ISLAMABAD - Ministry of Petroleum & Natural Resources has sought from the Prime Minister Muhammad Nawaz Sharif to relax ban on new recruitments for Pakistan State Oil (PSO) to finalise the liquefied natural gas (LNG) import project on fast track basis.

Earlier, the Pakistan Muslim League (N) government in June 2013 imposed a ban on ‘all recruitment in federal ministries/divisions/autonomous bodies/corporations’. The prime minister also sought from the Establishment Division to give details of all the appointments made during the last five years (constitutional tenure of outgoing PPP led coalition government).

Official sources aware of the development told The Nation that to get the experts employed for finalizing LNG import project, petroleum ministry has dispatched a summary to the premier, seeking lifting the ban in the case of PSO. They said the government has already advised the PSO to formulate a draft of agreement on LNG import deal and settle the LNG pricing and other legal issues related with import of LNG from Qatar.
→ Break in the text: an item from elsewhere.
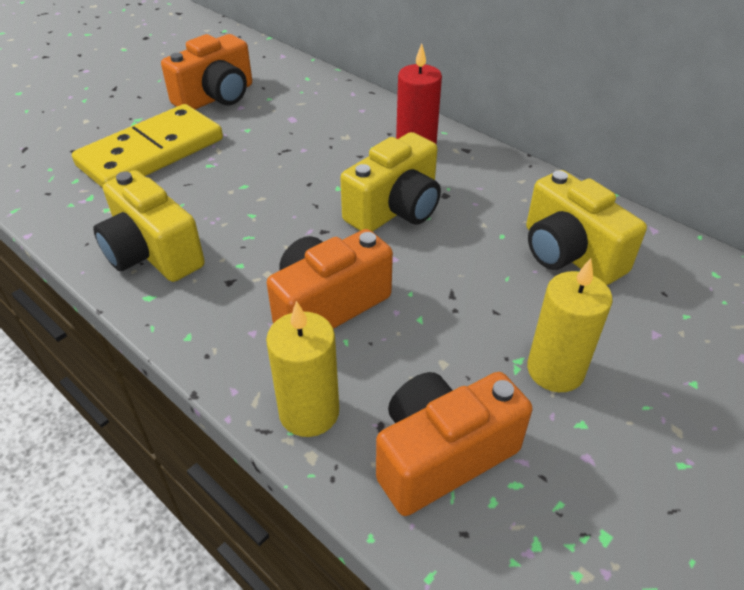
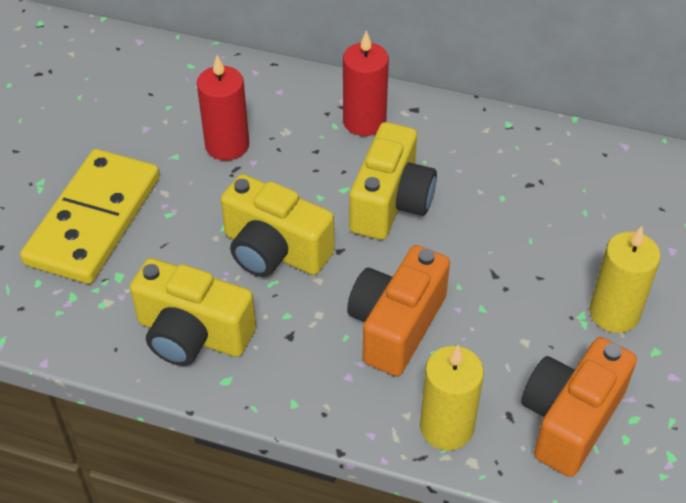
camera: 25 degrees left, 5 degrees up
orange camera [161,34,252,110] -> none
yellow camera [526,170,647,285] -> yellow camera moved to [221,174,334,277]
none -> red candle [197,55,249,161]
However, work on import of LNG from Qatar is, to some extent, stopped ostensibly due to imposition of ban on new employment in federal organizations, they added.

“PSO is in a fix how to employ seven officials including financial and legal advisors to finalize the gas import deal with Qatar because imposition of ban has so far barred the oil giant (PSO) from new recruitments,” said a senior official at petroleum ministry. He also said imposition of ban has affected the progress on LNG import project.

Officials at petroleum ministry are of the opinion that draft on LNG import agreement could not be formulated in the absence of financial and legal advisers. And, if the ban is not relaxed then Qatari LNG will not be injected in country’s gas transmission network by November this year to meet burgeoning energy needs of Pakistan.

The sources also told that LNG import issue was at the top of talks agenda during Pak-Qatar joint ministerial committee (JMC) meeting held at Doha, Qatar on February 18. A Pakistani delegation shared deliberations with Qatari counterparts regarding materialising the LNG import deal. Pakistani side also informed the meeting that Pakistan is about to fulfil the conditions of Qatar regarding setting up LNG terminal before striking a deal. And, Pakistan to ensure supply of imported LNG to meet its growing energy needs would participate in the bid if Qatar was not ready to reduce the price of LNG to be supplied to Pakistan, they added. Pakistan is eager to buy 200 million cubic feet of LNG per day (mmcfd), which will be re-gasified at the Port Qasim terminal and later injected into the system. By 2015, the volume will be increased up to 400 mmcfd. The country is interested in importing two billion cubic feet per day in the next two-and-a-half years.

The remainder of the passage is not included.